The Lighthouse

the lighthouse

20 January 2012

Back in the day we had phonics

Working in schools as I do, I have frequent occasion to reflect back on my own school days. Rather more frequent than most people who have left blackboards and detention far behind.

Schools sure have changed since my day. For one thing, it's whiteboards now (with high-inducing markers) or futuristic smartboards. Technicalities of teaching technology aside, I am - at last - grateful I grew up when I did... waterfall bangs and all.  We wore our very best jeans to school dances, where the girls, assembled in large circles according to clique, shuffled their feet back and forth from side to side. When truly moved by a song (such as Steve Winwood's Higher Love) we would snap our fingers. At the first strains of a slow song, girls would travel in packs to the washrooms, and boys would peel themselves away from the wall they'd been holding up, hoping to intercept a girl seperated from her herd.

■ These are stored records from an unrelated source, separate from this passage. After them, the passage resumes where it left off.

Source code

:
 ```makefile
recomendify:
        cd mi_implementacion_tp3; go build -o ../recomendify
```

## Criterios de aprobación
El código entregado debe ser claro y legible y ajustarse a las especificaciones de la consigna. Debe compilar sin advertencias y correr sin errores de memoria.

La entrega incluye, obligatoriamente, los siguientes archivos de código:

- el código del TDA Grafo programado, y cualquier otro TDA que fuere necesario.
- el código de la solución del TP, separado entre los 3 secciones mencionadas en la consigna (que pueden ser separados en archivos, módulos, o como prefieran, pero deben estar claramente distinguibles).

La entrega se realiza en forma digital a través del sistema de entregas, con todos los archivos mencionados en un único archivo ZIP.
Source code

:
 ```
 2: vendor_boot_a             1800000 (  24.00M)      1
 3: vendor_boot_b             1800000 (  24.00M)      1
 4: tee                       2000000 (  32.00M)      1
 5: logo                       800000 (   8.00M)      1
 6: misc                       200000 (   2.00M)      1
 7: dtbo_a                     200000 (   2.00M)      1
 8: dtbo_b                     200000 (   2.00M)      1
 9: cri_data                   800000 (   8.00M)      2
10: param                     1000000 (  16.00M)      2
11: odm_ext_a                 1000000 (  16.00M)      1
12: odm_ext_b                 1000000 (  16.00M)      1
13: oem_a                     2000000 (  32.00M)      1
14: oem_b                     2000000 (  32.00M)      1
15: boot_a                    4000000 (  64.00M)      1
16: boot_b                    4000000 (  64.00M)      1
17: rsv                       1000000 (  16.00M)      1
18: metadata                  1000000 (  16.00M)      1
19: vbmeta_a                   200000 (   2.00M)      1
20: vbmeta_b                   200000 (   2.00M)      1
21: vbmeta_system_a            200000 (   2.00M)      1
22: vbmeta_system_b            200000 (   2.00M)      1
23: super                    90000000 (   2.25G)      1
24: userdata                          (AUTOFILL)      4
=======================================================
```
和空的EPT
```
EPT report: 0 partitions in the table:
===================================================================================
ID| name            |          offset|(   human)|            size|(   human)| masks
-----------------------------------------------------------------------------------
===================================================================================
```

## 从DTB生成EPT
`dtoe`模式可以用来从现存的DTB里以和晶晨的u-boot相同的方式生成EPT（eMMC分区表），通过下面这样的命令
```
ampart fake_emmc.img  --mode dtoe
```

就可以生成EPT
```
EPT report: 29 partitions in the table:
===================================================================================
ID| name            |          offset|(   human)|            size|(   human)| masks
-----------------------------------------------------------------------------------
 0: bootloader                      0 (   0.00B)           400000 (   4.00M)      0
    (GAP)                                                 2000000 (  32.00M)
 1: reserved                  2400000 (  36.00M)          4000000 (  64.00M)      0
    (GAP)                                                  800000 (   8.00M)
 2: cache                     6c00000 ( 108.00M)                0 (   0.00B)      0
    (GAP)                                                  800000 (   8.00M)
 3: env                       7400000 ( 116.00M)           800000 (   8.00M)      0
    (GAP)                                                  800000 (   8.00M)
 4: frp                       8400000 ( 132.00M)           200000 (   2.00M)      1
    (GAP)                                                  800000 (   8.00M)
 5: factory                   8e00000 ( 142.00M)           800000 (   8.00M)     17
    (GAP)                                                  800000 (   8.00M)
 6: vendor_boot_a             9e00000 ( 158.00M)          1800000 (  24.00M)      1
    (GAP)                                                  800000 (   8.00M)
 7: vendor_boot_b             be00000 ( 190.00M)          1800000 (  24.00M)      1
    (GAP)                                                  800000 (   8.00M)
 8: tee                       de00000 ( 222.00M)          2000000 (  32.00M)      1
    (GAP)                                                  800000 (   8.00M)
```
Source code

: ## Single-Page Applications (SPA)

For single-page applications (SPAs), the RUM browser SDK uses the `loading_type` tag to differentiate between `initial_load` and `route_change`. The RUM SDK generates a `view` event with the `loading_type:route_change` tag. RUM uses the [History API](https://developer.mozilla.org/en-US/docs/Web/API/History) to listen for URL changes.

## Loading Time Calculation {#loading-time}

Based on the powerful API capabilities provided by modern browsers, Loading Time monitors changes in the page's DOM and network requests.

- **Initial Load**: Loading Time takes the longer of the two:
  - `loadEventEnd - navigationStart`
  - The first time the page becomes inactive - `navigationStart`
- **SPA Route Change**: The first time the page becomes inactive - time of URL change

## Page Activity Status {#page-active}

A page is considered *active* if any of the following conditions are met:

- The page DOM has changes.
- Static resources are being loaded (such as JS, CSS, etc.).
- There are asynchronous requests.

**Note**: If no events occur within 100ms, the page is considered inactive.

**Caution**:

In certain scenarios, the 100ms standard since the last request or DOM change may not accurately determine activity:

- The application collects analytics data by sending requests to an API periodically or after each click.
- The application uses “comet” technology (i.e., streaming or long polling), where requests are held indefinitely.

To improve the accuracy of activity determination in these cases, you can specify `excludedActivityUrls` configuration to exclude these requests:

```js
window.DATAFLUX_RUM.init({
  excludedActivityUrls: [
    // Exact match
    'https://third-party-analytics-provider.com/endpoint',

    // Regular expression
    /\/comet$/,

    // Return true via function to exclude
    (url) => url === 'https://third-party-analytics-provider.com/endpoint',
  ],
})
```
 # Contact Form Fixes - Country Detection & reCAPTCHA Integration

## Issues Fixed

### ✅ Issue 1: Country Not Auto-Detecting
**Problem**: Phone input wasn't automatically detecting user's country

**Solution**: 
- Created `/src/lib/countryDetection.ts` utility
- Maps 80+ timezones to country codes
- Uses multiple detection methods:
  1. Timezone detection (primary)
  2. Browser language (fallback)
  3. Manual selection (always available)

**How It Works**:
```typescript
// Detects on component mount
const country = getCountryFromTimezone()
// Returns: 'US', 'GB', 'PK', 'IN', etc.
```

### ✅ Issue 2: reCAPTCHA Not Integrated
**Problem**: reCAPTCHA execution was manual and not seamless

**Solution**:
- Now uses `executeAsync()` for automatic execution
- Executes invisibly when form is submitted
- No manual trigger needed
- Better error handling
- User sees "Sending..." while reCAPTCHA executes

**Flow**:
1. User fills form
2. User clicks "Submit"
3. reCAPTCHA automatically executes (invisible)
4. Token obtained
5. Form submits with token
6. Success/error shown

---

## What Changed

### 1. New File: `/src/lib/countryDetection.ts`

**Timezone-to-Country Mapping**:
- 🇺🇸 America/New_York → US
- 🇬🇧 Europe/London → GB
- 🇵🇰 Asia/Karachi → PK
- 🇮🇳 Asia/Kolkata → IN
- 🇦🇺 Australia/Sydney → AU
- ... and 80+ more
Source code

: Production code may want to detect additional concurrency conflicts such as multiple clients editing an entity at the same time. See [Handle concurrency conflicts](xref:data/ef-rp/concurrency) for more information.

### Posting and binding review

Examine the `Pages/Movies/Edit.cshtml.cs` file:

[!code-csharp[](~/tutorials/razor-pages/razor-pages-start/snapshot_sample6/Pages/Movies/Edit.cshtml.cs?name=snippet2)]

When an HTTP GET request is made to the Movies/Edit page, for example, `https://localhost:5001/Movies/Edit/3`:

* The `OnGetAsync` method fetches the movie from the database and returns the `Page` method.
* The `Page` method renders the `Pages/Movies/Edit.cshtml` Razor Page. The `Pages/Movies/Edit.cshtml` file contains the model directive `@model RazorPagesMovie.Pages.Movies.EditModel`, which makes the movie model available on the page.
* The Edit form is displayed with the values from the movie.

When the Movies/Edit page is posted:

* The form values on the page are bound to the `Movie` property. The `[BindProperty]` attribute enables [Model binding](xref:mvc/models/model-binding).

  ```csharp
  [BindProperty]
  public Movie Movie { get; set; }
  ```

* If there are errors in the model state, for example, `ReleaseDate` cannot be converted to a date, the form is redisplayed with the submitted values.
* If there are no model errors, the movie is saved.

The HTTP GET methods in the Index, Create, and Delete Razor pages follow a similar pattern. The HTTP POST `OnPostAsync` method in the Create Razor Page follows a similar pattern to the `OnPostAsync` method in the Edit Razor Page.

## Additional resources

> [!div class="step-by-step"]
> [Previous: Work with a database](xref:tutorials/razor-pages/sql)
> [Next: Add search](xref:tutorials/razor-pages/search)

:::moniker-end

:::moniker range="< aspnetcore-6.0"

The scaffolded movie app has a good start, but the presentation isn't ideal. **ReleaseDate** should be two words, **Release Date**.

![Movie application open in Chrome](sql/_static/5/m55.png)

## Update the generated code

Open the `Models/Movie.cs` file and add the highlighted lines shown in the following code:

These days, an ordinary school day requires the assembly of paparazzi-ready outfits fully accessorized with professional level hair and makeup. I blanch at the thought of what a Friday night dance would warrant!  No two-foot shuffle for the modern student, either - these kids have been to the school of Beyonce and Bieber where hours of perfecting the steps are necessary.

As for the classroom, teachers today have to contend with mobile devices, helicopter parenting, precocious sexuality, diseases disabilities and disorders, attitude, broken homes, the fallout of overly involved Ministries of Education, and the age of rights and freedoms.  In my day, orientation had to do with a map and a compass, and gender was clear cut.

I don't envy teachers at all.  With their plates full of issues, who has time for phonics?